### Text
In general, tensile strength is one of the key factors that influence the industrial application of PVDF membranes. In addition, crystalline conformation and total crystallinity of PVDF are very important in determining the tensile strength of membranes. Crystalline conformation can be converted from one form to the other by certain treatments. Buonomenna et al.  proved that the percentage of the α phase was very important in obtaining PVDF membranes with a higher mechanical strength; the predominance of α phase crystallites contributed to improving its mechanical properties. The degree of crystallinity of PVDF can range between 35% and 70%, and crystallization of PVDF is controlled by a number of variables including molecular weight, molecular weight distribution, polymerization method, thermal history and cooling rates . Mohajir et al. [8,9] found that the mechanical properties of PVDF could be improved by increasing the total crystallinity. At the same time, there are great differences in mechanical properties of PVDF membranes prepared by different methods.
In this study, PVDF membranes were prepared through NIPS, melt spinning and the solution-cast method. The effects of the preparation methods with different membrane formation mechanisms on the crystallization behavior and tensile strength of PVDF membranes were investigated. The objective of the current work was to investigate the differences in tensile strength of PVDF membranes prepared by various methods, which can help to control the crystalline structure and improve the tensile strength of existing PVDF membranes.
2. Experimental Section
The PVDF resin used was SOLEF 6010 from Solvay Solexis Company (Brussels, Belgium), which has a melt flow index of 6 g/10 min (230 °C, 5 kg). The crystallizing point (crystallizing point is the onset of polymer melting) and melting temperature of the as-received resin are 138 and 173 °C according to the product introduction. Industrial grade dimethylacetamide (DMAc) was used as solvent without further purification, and it was purchased from Samsung Company (Seongnam, Korea) with a boiling point of 166 °C.
2.2. Preparation of NIPS Membranes
A mixture of PVDF/DMAc/PG (16/62/22 wt %) was dissolved in a glass flask at 70 °C, followed by stirring until the solution became homogeneous. PG is a self-made additive (a mixture of a certain proportion of n-propanol, n-hexanol and glycerol), which favors the demixing process. The dope solution was then transferred into a tank, kept at a constant temperature of 70 °C for 6 h to eliminate air bubbles in the solution. Finally, the hollow fiber membranes were prepared by the NIPS method using a tube-in orifice spinneret, membranes prepared as such were the same as the membranes in our previous work . The casting solution and bore fluid passed through the orifice and inner tube, respectively. The bore fluid and coagulant bath were both ultrafiltrated (UF) water with temperatures of 70 and 50 °C, respectively. The nascent membranes were taken up at a drawing rate of 25 m/min and immersed in UF water for 48 h to remove the residual DMAc, then kept in an aqueous glycerol solution with specific gravity of 1.08 for 48 h to prevent the collapse of the porous structures. The membranes were dried finally in ambient air. The inner diameter and wall thickness of NIPS hollow fiber membranes is 850 and 180 µm, respectively. The flat sheet membranes with a thickness of approximately 17 µm were prepared by a glass blade with clean glass, and the coagulant bath was 50 °C UF water with no residence time in air.

### Exercises to complete
1. Copy the PVDF membrane text between "2. Experimental Section" and "point of 166 °C.", inclusive, updating it so that "dimethylacetamide" is replaced with "N,N-dimethylacetamide".
2. Please answer these questions from the PVDF membrane text.
(a) Within what range can the degree of crystallinity of PVDF fall?
(b) What boiling point is given for the DMAc solvent?
(c) At what drawing rate were the nascent NIPS membranes taken up?
Rely only on the PVDF membrane text.

### Material provided

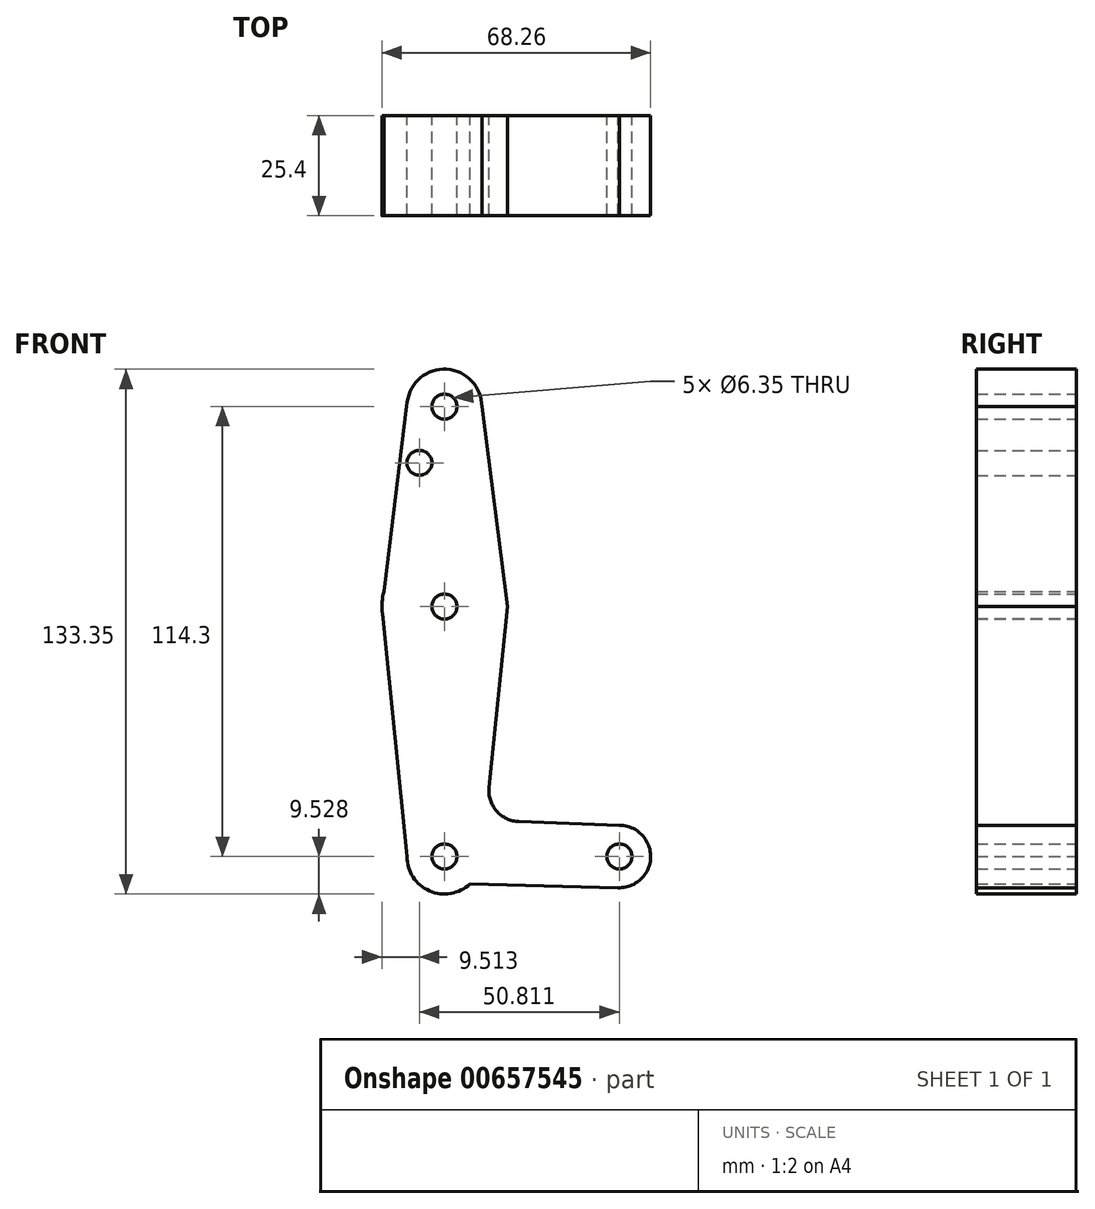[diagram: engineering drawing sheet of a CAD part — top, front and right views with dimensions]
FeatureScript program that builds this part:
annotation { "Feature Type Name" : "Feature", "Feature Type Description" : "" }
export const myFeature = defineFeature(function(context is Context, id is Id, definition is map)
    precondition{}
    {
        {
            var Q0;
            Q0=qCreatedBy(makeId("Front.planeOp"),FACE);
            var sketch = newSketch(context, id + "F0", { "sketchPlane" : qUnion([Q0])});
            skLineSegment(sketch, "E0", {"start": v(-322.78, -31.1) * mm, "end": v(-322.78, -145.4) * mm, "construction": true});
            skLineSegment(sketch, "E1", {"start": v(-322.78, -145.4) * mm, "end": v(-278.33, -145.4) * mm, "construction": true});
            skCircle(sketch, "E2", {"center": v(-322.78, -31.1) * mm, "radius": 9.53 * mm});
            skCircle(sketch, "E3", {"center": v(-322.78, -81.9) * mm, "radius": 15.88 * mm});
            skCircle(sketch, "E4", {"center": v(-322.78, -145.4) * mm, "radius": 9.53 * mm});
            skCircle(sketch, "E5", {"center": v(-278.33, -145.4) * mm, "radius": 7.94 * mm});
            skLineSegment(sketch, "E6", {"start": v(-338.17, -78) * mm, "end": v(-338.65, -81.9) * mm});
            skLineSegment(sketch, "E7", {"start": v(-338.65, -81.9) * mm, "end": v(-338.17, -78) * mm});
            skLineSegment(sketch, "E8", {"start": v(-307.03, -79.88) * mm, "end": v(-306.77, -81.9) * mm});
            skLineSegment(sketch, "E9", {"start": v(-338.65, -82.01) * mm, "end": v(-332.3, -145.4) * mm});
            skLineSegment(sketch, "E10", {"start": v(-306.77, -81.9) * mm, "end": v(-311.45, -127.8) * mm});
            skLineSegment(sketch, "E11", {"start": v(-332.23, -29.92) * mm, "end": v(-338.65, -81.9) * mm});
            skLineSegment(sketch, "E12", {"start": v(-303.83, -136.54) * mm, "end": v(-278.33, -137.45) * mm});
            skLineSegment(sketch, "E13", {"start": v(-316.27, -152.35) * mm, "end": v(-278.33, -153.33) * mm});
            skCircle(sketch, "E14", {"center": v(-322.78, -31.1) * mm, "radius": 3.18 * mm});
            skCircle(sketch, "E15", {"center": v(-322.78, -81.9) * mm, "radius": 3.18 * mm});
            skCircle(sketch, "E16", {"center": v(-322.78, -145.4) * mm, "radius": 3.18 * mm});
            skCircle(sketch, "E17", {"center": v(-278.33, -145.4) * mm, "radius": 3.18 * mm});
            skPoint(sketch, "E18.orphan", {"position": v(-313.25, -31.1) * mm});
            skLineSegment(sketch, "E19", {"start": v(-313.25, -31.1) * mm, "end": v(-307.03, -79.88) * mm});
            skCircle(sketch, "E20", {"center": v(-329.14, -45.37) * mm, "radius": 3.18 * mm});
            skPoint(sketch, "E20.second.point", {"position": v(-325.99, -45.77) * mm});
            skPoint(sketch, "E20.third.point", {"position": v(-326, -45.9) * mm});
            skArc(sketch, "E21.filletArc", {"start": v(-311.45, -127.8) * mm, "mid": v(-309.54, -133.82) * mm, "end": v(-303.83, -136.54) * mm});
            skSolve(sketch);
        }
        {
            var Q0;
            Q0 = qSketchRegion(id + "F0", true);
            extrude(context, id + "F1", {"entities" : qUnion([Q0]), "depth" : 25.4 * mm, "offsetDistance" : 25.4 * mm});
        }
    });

* * *

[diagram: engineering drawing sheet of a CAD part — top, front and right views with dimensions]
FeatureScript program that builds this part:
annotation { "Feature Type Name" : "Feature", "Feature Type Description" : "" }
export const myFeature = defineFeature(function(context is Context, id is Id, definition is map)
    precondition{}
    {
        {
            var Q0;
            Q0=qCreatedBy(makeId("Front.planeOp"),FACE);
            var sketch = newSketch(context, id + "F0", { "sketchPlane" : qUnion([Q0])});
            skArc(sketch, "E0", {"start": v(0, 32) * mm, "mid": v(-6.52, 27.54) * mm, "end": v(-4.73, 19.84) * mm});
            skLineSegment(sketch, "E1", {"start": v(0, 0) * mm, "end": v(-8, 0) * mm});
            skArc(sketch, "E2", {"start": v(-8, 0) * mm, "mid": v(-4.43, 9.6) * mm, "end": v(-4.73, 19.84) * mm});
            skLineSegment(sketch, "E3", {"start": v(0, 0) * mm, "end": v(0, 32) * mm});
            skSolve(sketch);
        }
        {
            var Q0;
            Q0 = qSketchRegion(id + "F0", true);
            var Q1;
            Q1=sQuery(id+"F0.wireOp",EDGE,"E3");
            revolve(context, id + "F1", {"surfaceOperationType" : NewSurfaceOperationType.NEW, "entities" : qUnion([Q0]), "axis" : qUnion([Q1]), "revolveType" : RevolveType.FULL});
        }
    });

### Answers to each task
1.
2. Experimental Section
The PVDF resin used was SOLEF 6010 from Solvay Solexis Company (Brussels, Belgium), which has a melt flow index of 6 g/10 min (230 °C, 5 kg). The crystallizing point (crystallizing point is the onset of polymer melting) and melting temperature of the as-received resin are 138 and 173 °C according to the product introduction. Industrial grade N,N-dimethylacetamide (DMAc) was used as solvent without further purification, and it was purchased from Samsung Company (Seongnam, Korea) with a boiling point of 166 °C.

2.
(a) Between 35% and 70%.
(b) 166 °C.
(c) 25 m/min.